BACAMALANG.COM – Indah Permata Sari (27), terdakwa kasus penganiayaan anak selebgram Aghnia Punjabi, divonis 3,5 tahun penjara oleh majelis hakim Pengadilan Negeri Kelas I A Malang pada Rabu (7/8/2024). Sidang dipimpin oleh Hakim Ketua Safruddin, SH, MH, dan dihadiri oleh terdakwa, kuasa hukum terdakwa, serta kuasa hukum korban.

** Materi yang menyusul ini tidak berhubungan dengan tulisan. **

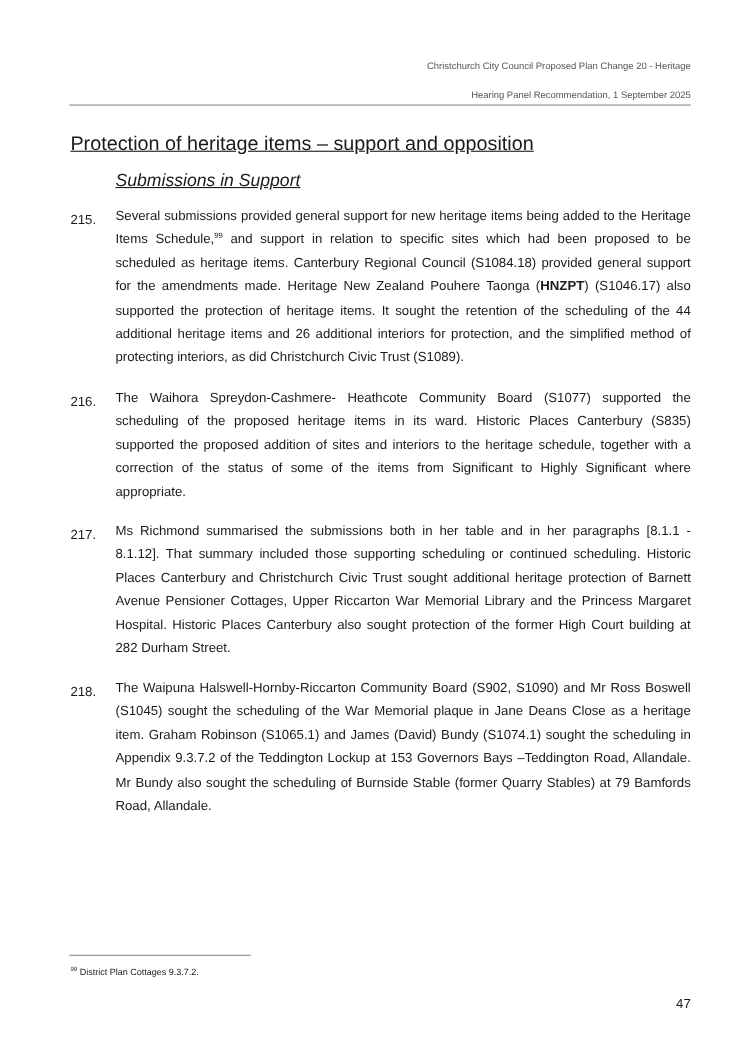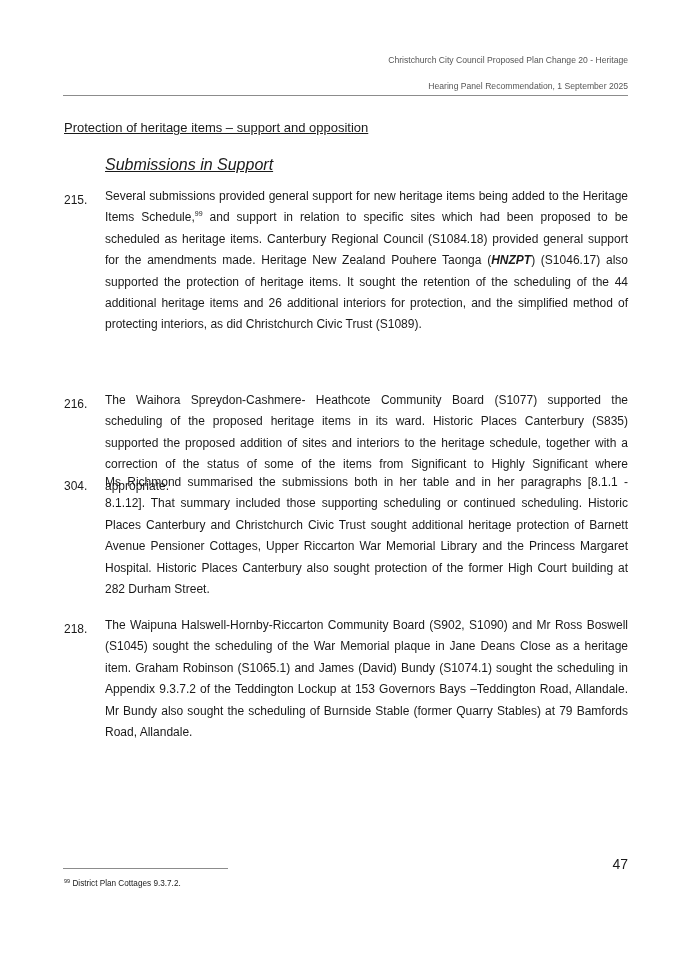"Protection of heritage items –" .section-heading { font-size: 13px -> 18px }
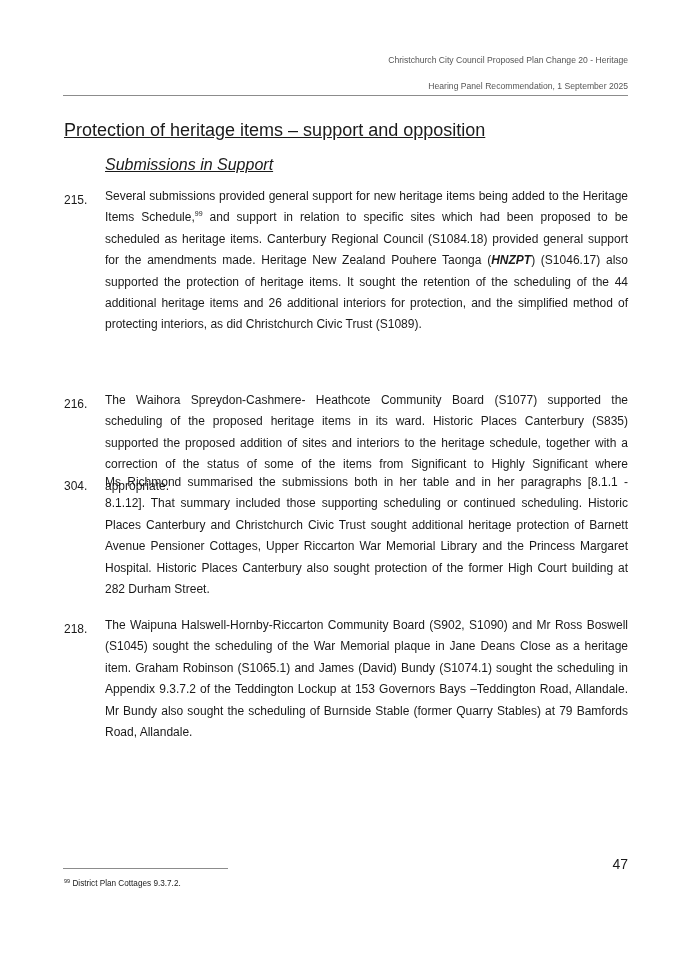"HNZPT" .para .body b { font-style: italic -> none }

Majelis hakim menyatakan terdakwa bersalah atas penganiayaan terhadap korban berinisial JAP (3,5 tahun). Kuasa hukum terdakwa, Haitsam Nuril Brantas Anarki, SH, menyatakan akan mempertimbangkan apakah akan mengajukan banding atau menerima putusan tersebut.
“Kami bersyukur persidangan berjalan lancar dan klien kami divonis 3,5 tahun. Kami akan pikir-pikir apakah akan banding atau menerima,” ujar Brantas usai persidangan.
Sementara itu, kuasa hukum korban, Awang Khairul, SH, menyatakan akan mengajukan gugatan perdata terkait restitusi sebesar Rp 75 juta yang tidak dikabulkan oleh majelis hakim. “Kami akan menempuh jalur hukum perdata karena restitusi tidak dikabulkan,” jelasnya.
Langkah hukum perdata ini akan diajukan kepada terdakwa maupun perusahaan yang menyalurkan Indah, setelah berkonsultasi dengan keluarga korban.